His thought provoking question was immediately shot down — Mooney told McWhorter that he was injecting god into the conversation whether he knew it or not. DailyBeast columnist Michelle Goldberg told McWhorter that he was contradicting science and that, in fact, his presumption that there are instances when the evolutionary theory is not entirely explanatory were factually incorrect.
So, McWhorter was both willfully spouting misinfromation and was buying into religious propaganda. And suddenly, there is no critical thought required. Phew! That was close.
What McWhorter admirably attempted to do was provoke actual discussion – even potentially contentious discussion. The panel’s immediate revulsion to his attempt to impose some level of objectivity on his fellow panelists confirms the findings in a much-discussed Pew Center poll from March which showed that the average liberal is twice as likely to block material online that they find politically disagreeable than conservatives. Those close-minded right-wingers actually seek out information and opinion that challenges their beliefs more than liberals. Who knew? Well, probably John McWhorter.

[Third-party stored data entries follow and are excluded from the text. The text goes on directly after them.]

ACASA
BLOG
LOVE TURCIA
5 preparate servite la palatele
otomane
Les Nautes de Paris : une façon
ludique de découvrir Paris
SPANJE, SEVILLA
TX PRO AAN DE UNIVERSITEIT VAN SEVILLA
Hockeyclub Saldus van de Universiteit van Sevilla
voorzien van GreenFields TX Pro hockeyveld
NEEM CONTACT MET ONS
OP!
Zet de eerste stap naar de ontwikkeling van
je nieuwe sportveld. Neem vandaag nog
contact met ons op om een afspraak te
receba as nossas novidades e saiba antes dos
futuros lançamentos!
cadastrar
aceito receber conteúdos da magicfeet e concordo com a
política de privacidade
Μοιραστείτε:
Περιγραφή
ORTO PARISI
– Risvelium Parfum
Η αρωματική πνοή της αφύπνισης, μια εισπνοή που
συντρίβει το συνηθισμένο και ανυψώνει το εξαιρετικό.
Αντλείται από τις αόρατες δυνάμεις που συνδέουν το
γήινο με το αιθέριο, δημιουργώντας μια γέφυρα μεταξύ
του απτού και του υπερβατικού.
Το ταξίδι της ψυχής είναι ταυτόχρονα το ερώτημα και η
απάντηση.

“The mistake you made was to talk to the devil,” said Haidt. “A principle in my book is to follow the sacredness, and around it you’ll find a ring of motivated ignorance.” Gosh, that does sound so enlightening.

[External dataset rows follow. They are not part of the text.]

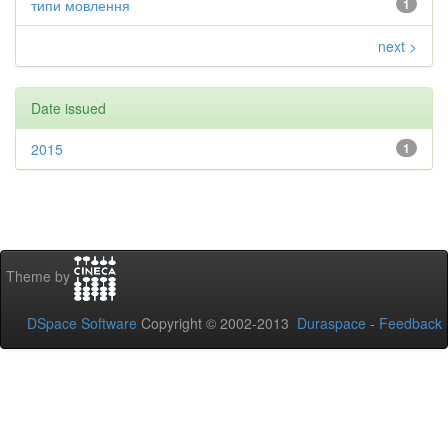
типи мовлення
1
next >
Date issued
2015
1
Theme by
DSpace Software
Copyright © 2002-2013
Duraspace
-
Feedback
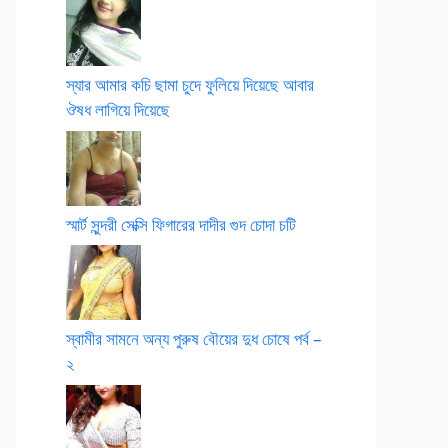
স্যার আমার কচি ছামা চুদে ফুলিয়ে দিয়েছে আবার
ঔষধ লাগিয়ে দিয়েছে
স্মার্ট সুন্দরী সেক্সি ফিগারের দাদীর গুদ চোদা চটি
স্বামীর সামনে অন্য পুরুষ বৌয়ের দুধ চোষে পর্ব –
২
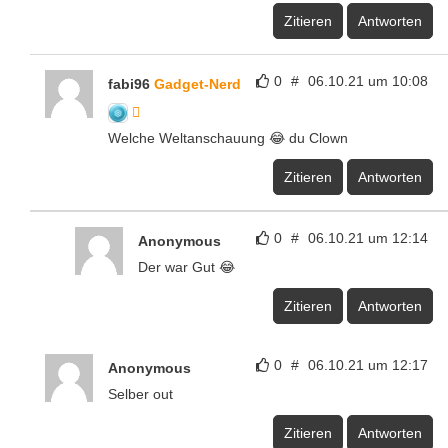
Zitieren
Antworten
0
#
06.10.21 um 10:08
fabi96
Gadget-Nerd
Welche Weltanschauung 😂 du Clown
Zitieren
Antworten
0
#
06.10.21 um 12:14
Anonymous
Der war Gut 😂
Zitieren
Antworten
0
#
06.10.21 um 12:17
Anonymous
Selber out
Zitieren
Antworten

Haidt said that the scientist in question, who McWhorter cited when asking his genuinely curious question of the scientific community, “was not a respected scientist, so you basically committed treason by even just talking to him.”
Gotcha. So, religious conservatives are ignorant and closed-minded but liberals, who are enlightened opinion leaders, suggest that even talking to people you don’t agree with amounts to “treason.”
Hayes concluded the panel saying that he drew the line at opponents of the theory of anthropogenic climate change, and would not have those heretics on his show. He said it was a dangerous philosophy to espouse… And we’re the ones who get lectured on “confirmation bias.”
Look, religious conservatives (or rather, religious people of all political stripes) take certain tenets of their faith literally. Some sects accept evolution, some do not. But the issue has become politicized and the discussion is no longer about the science on either side of the aisle. On the right, the issue serves as a coalescing force that draws like-minded individuals together. Guess what? It’s precisely the same on the other side of the aisle. And when they get together, they have the same conversation about how awful the other side is using practically the same parlance.
This is not the case for everyone, of course. Most people accept evolution as science, and the majority of conservatives and liberals who accept evolution do not see this as a sign of their moral and intellectual superiority. But many on this panel appeared to view the acceptance of this scientific theory as evidence that they are imbued with some form of higher consciousness. Hey progressives, how do you think those religious conservatives who reject evolution feel about themselves and their faith? How much you want to bet they feel the precise same way?